Stored data:
################
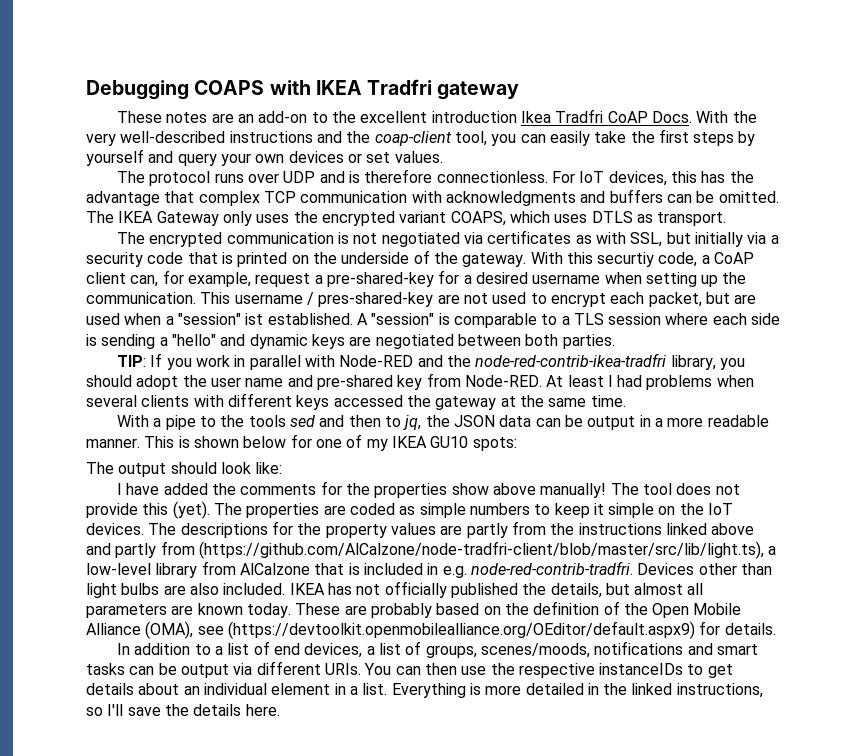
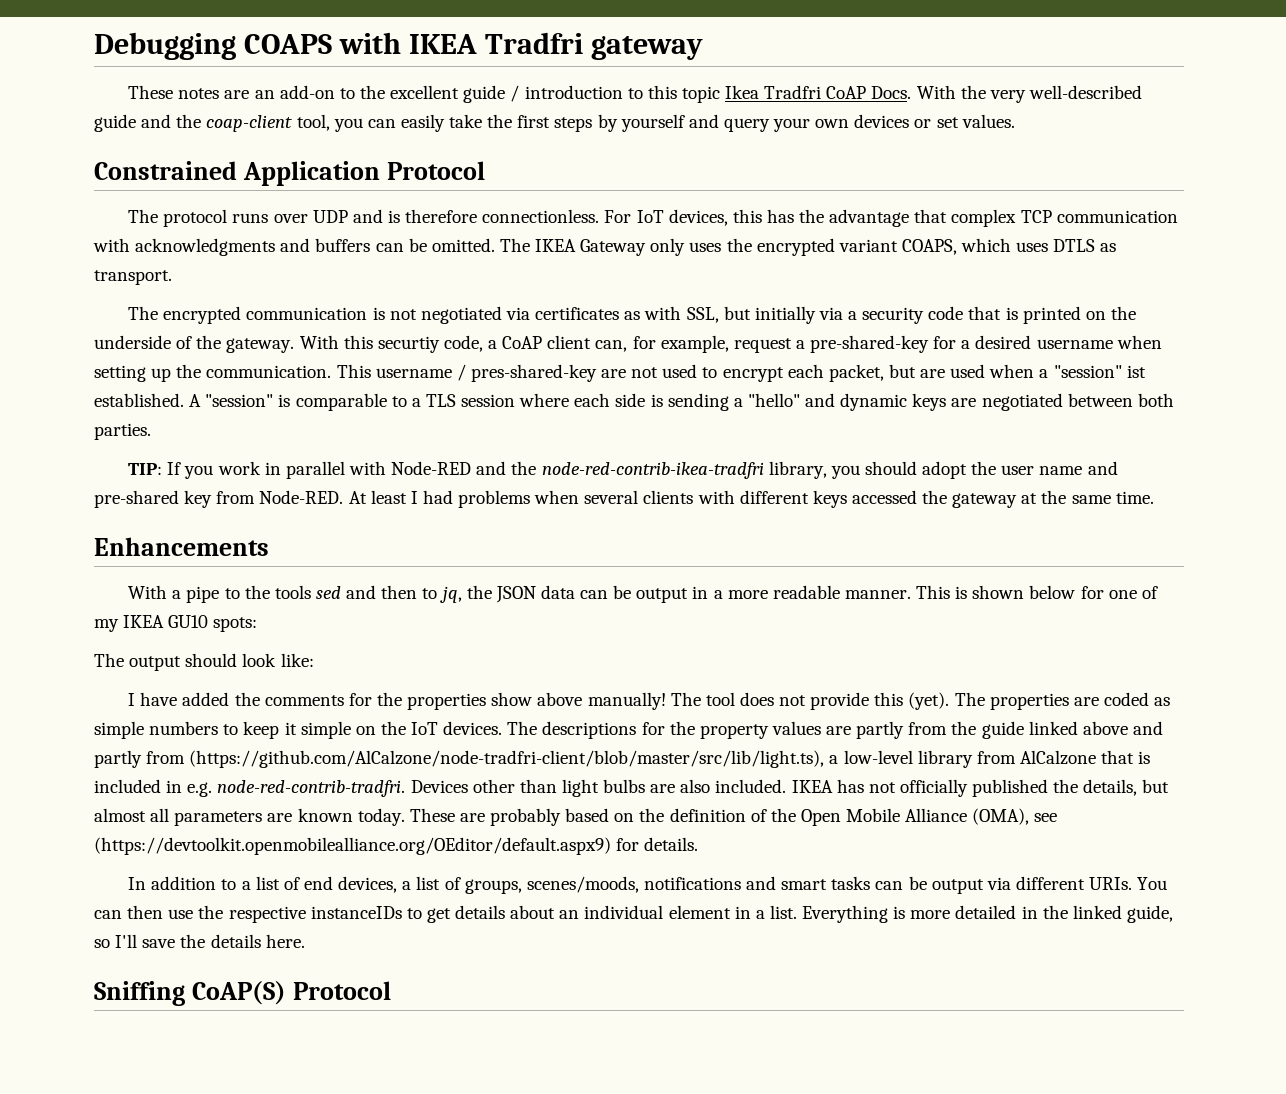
[431,111,517,123] introduction -> [463,85,720,103] guide / introduction to this topic
[229,131,313,143] instructions -> [94,114,136,132] guide
(443, 157) none -> [94,161,485,186] // Constrained Application Protocol
(626, 401) none -> [94,537,269,556] // Enhancements
[578,523,662,535] instructions -> [981,721,1024,739] guide
[676,683,763,698] instructions, -> [1126,905,1173,923] guide,
(280, 710) none -> [94,981,391,1006] // Sniffing CoAP(S) Protocol

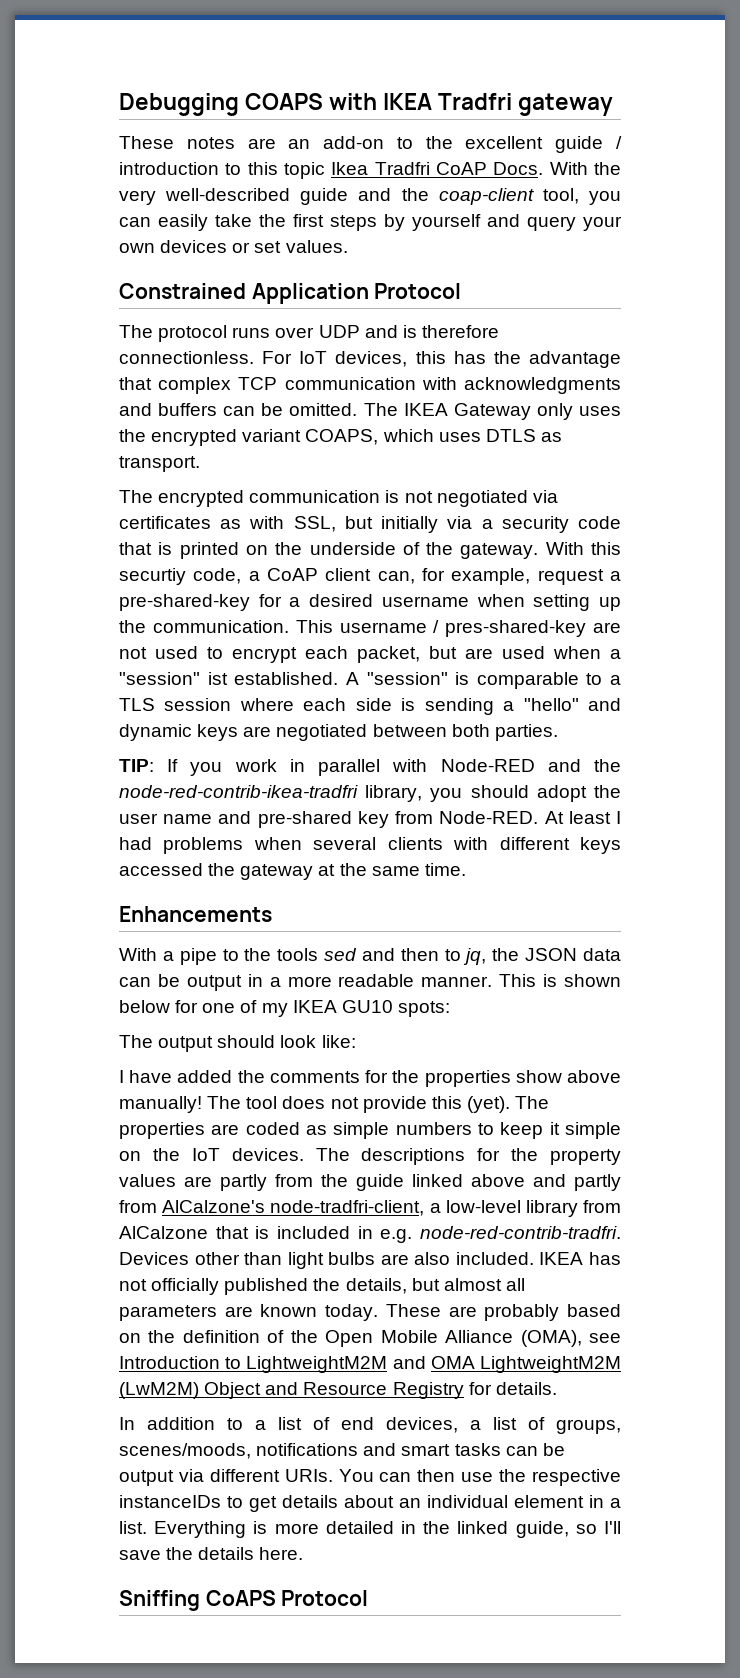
[189,750,825,768] (https://github.com/AlCalzone/node-tradfri-client/blob/master/src/lib/light.ts), -> [162,1200,425,1216] AlCalzone's node-tradfri-client,
[94,837,611,855] (https://devtoolkit.openmobilealliance.org/OEditor/default.aspx9) -> [119,1356,621,1373] [119,1382,464,1399] Introduction to LightweightM2M and OMA LightweightM2M (LwM2M) Object and Resource Registry
[191,981,286,1005] CoAP(S) -> [205,1590,276,1606] CoAPS

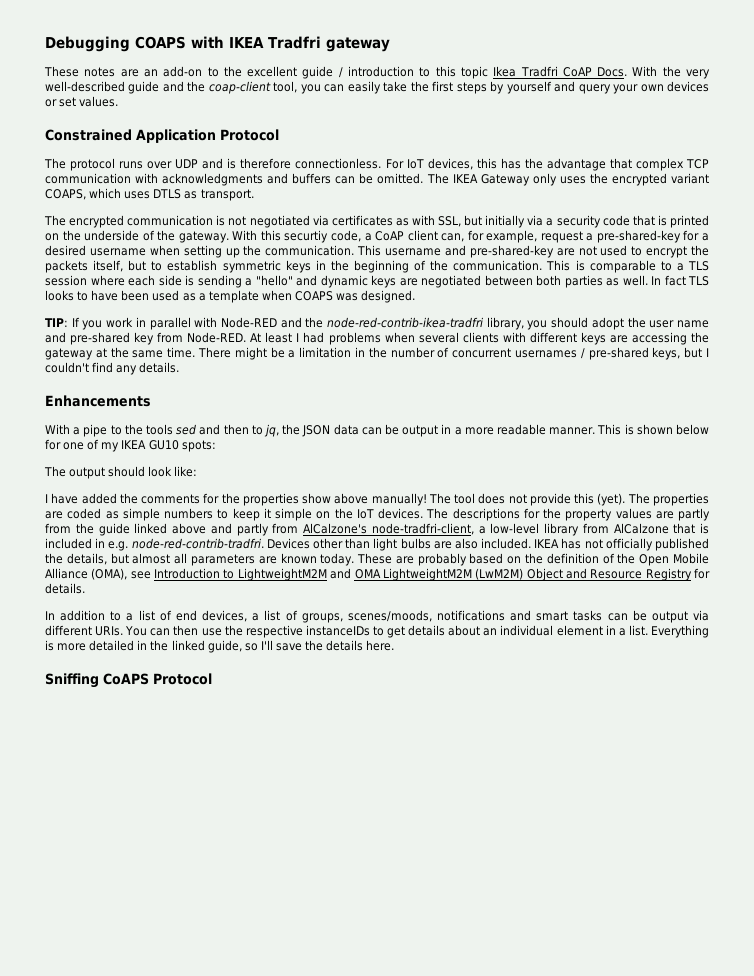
[433,620,587,637] / pres-shared-key -> [444,245,554,258] and pre-shared-key
[305,646,621,663] [119,672,448,685] each packet, but are used when a "session" ist established. A "session" -> [691,245,709,256] [45,260,571,273] the packets itself, but to establish symmetric keys in the beginning of the communication. This
[494,724,558,741] parties. -> [564,275,709,288] [45,290,416,303] parties as well. In fact TLS looks to have been used as a template when COAPS was designed.
[119,863,203,876] accessed -> [609,332,687,345] are accessing
(466, 869) none -> [198,347,709,360] [45,362,180,375] There might be a limitation in the number of concurrent usernames / pre-shared keys, but I couldn't find any details.

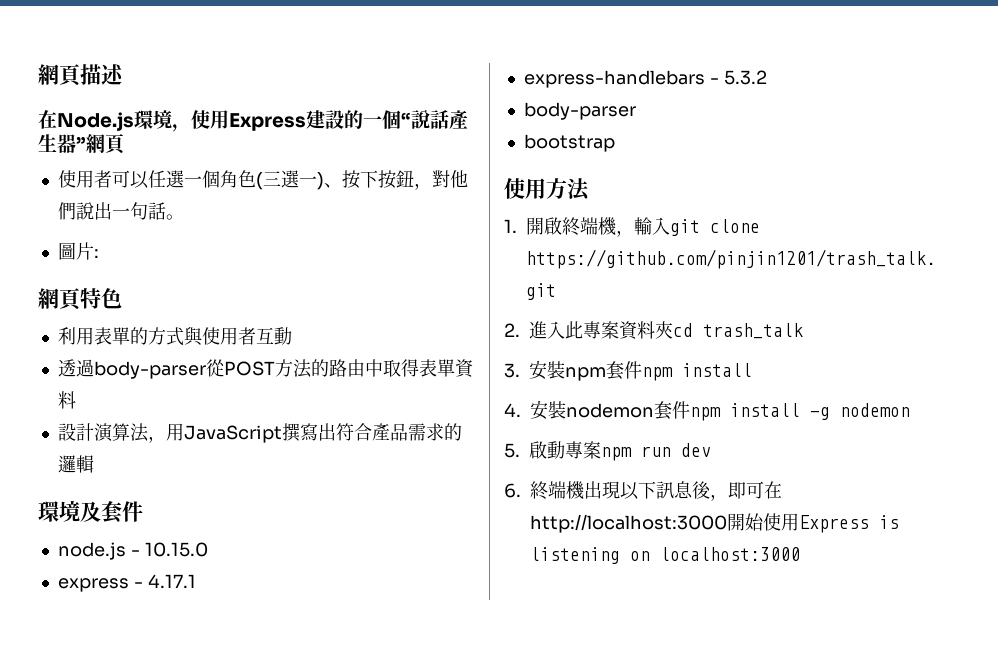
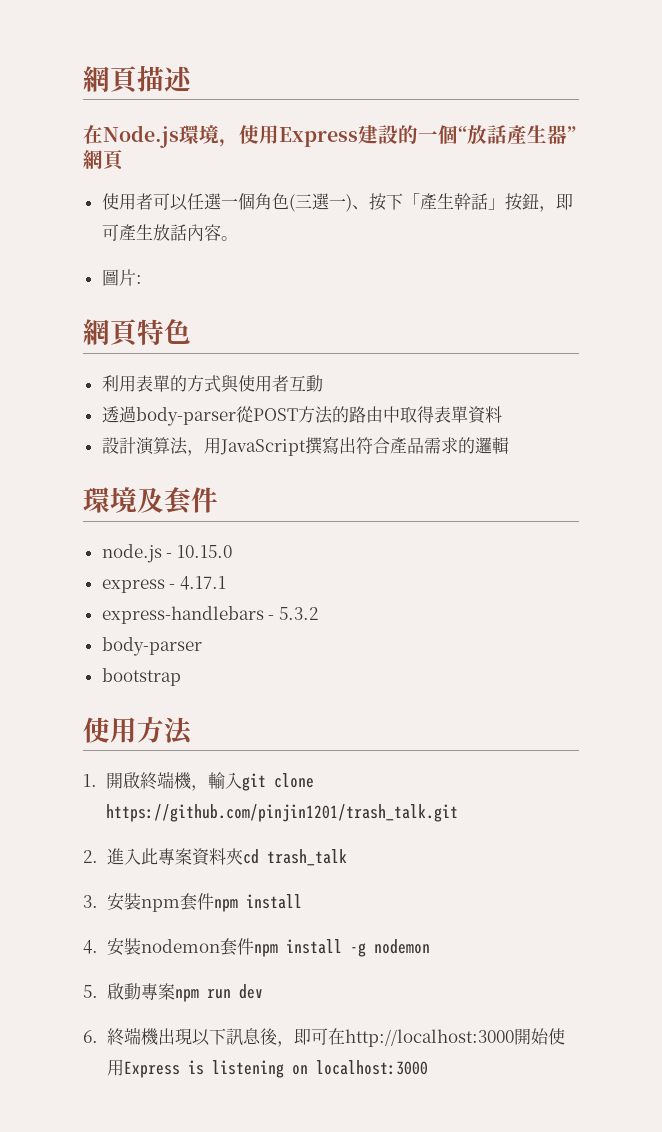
[411,109,430,129] 說 -> [467,125,487,145] 放
[377,170,468,190] [57,202,166,220] 按鈕，對他們說出一句話 -> [402,193,573,212] [101,224,221,241] 「產生幹話」按鈕，即可產生放話內容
################
What is being asked: Your copy should match the records above word for word, but without images.

Exercise response:
[431,111,517,123] introduction -> [463,85,720,103] guide / introduction to this topic
[229,131,313,143] instructions -> [94,114,136,132] guide
(443, 157) none -> [94,161,485,186] // Constrained Application Protocol
(626, 401) none -> [94,537,269,556] // Enhancements
[578,523,662,535] instructions -> [981,721,1024,739] guide
[676,683,763,698] instructions, -> [1126,905,1173,923] guide,
(280, 710) none -> [94,981,391,1006] // Sniffing CoAP(S) Protocol

[189,750,825,768] (https://github.com/AlCalzone/node-tradfri-client/blob/master/src/lib/light.ts), -> [162,1200,425,1216] AlCalzone's node-tradfri-client,
[94,837,611,855] (https://devtoolkit.openmobilealliance.org/OEditor/default.aspx9) -> [119,1356,621,1373] [119,1382,464,1399] Introduction to LightweightM2M and OMA LightweightM2M (LwM2M) Object and Resource Registry
[191,981,286,1005] CoAP(S) -> [205,1590,276,1606] CoAPS

[433,620,587,637] / pres-shared-key -> [444,245,554,258] and pre-shared-key
[305,646,621,663] [119,672,448,685] each packet, but are used when a "session" ist established. A "session" -> [691,245,709,256] [45,260,571,273] the packets itself, but to establish symmetric keys in the beginning of the communication. This
[494,724,558,741] parties. -> [564,275,709,288] [45,290,416,303] parties as well. In fact TLS looks to have been used as a template when COAPS was designed.
[119,863,203,876] accessed -> [609,332,687,345] are accessing
(466, 869) none -> [198,347,709,360] [45,362,180,375] There might be a limitation in the number of concurrent usernames / pre-shared keys, but I couldn't find any details.

[411,109,430,129] 說 -> [467,125,487,145] 放
[377,170,468,190] [57,202,166,220] 按鈕，對他們說出一句話 -> [402,193,573,212] [101,224,221,241] 「產生幹話」按鈕，即可產生放話內容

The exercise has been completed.